[DATA IN THIS EXERCISE]

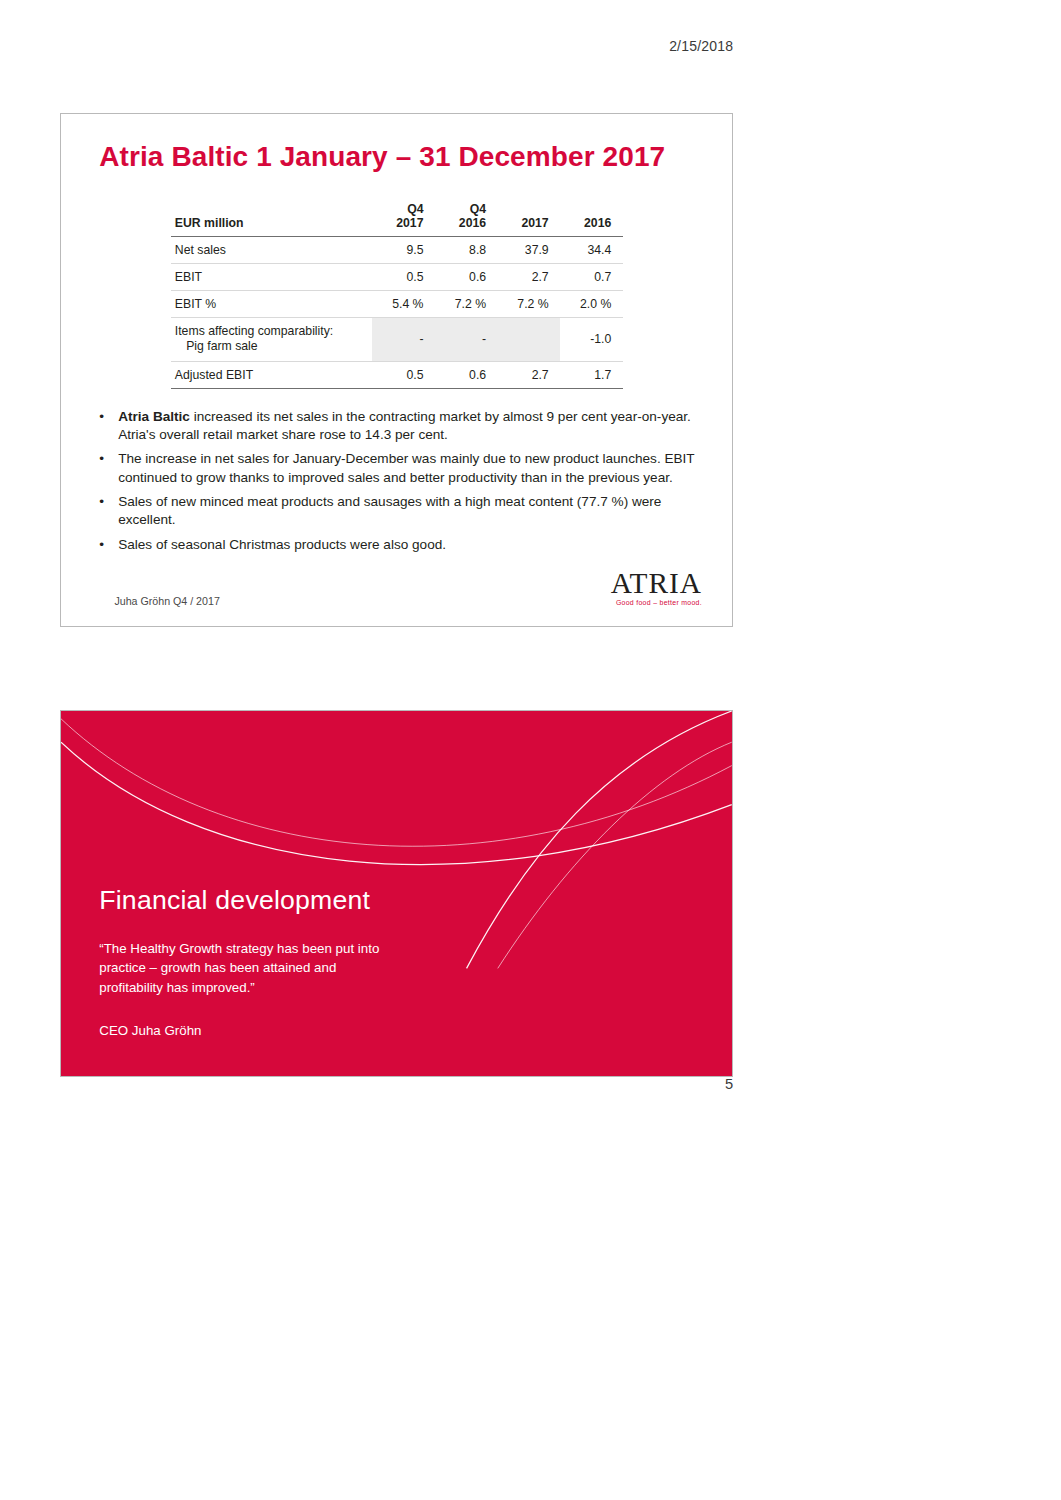2/15/2018
Atria Baltic 1 January – 31 December 2017
| | Q4 | Q4 | | |
| --- | --- | --- | --- | --- |
| EUR million | 2017 | 2016 | 2017 | 2016 |
| Net sales | 9.5 | 8.8 | 37.9 | 34.4 |
| EBIT | 0.5 | 0.6 | 2.7 | 0.7 |
| EBIT % | 5.4 % | 7.2 % | 7.2 % | 2.0 % |
| Items affecting comparability: Pig farm sale | - | - | | -1.0 |
| Adjusted EBIT | 0.5 | 0.6 | 2.7 | 1.7 |
Atria Baltic increased its net sales in the contracting market by almost 9 per cent year-on-year. Atria's overall retail market share rose to 14.3 per cent.
The increase in net sales for January-December was mainly due to new product launches. EBIT continued to grow thanks to improved sales and better productivity than in the previous year.
Sales of new minced meat products and sausages with a high meat content (77.7 %) were excellent.
Sales of seasonal Christmas products were also good.
Juha Gröhn Q4 / 2017
ATRIA
Good food – better mood.
Financial development
“The Healthy Growth strategy has been put into practice – growth has been attained and profitability has improved.”
CEO Juha Gröhn
5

[/DATA IN THIS EXERCISE]

• _INSTRUCTIONS TO FOLLOW_:
Output each record exactly as it appears, but not the pictures.

• _EXERCISE OUTPUT_:
2/15/2018
Atria Baltic 1 January – 31 December 2017
| | Q4 | Q4 | | |
| --- | --- | --- | --- | --- |
| EUR million | 2017 | 2016 | 2017 | 2016 |
| Net sales | 9.5 | 8.8 | 37.9 | 34.4 |
| EBIT | 0.5 | 0.6 | 2.7 | 0.7 |
| EBIT % | 5.4 % | 7.2 % | 7.2 % | 2.0 % |
| Items affecting comparability: Pig farm sale | - | - | | -1.0 |
| Adjusted EBIT | 0.5 | 0.6 | 2.7 | 1.7 |
Atria Baltic increased its net sales in the contracting market by almost 9 per cent year-on-year. Atria's overall retail market share rose to 14.3 per cent.
The increase in net sales for January-December was mainly due to new product launches. EBIT continued to grow thanks to improved sales and better productivity than in the previous year.
Sales of new minced meat products and sausages with a high meat content (77.7 %) were excellent.
Sales of seasonal Christmas products were also good.
Juha Gröhn Q4 / 2017
ATRIA
Good food – better mood.
Financial development
“The Healthy Growth strategy has been put into practice – growth has been attained and profitability has improved.”
CEO Juha Gröhn
5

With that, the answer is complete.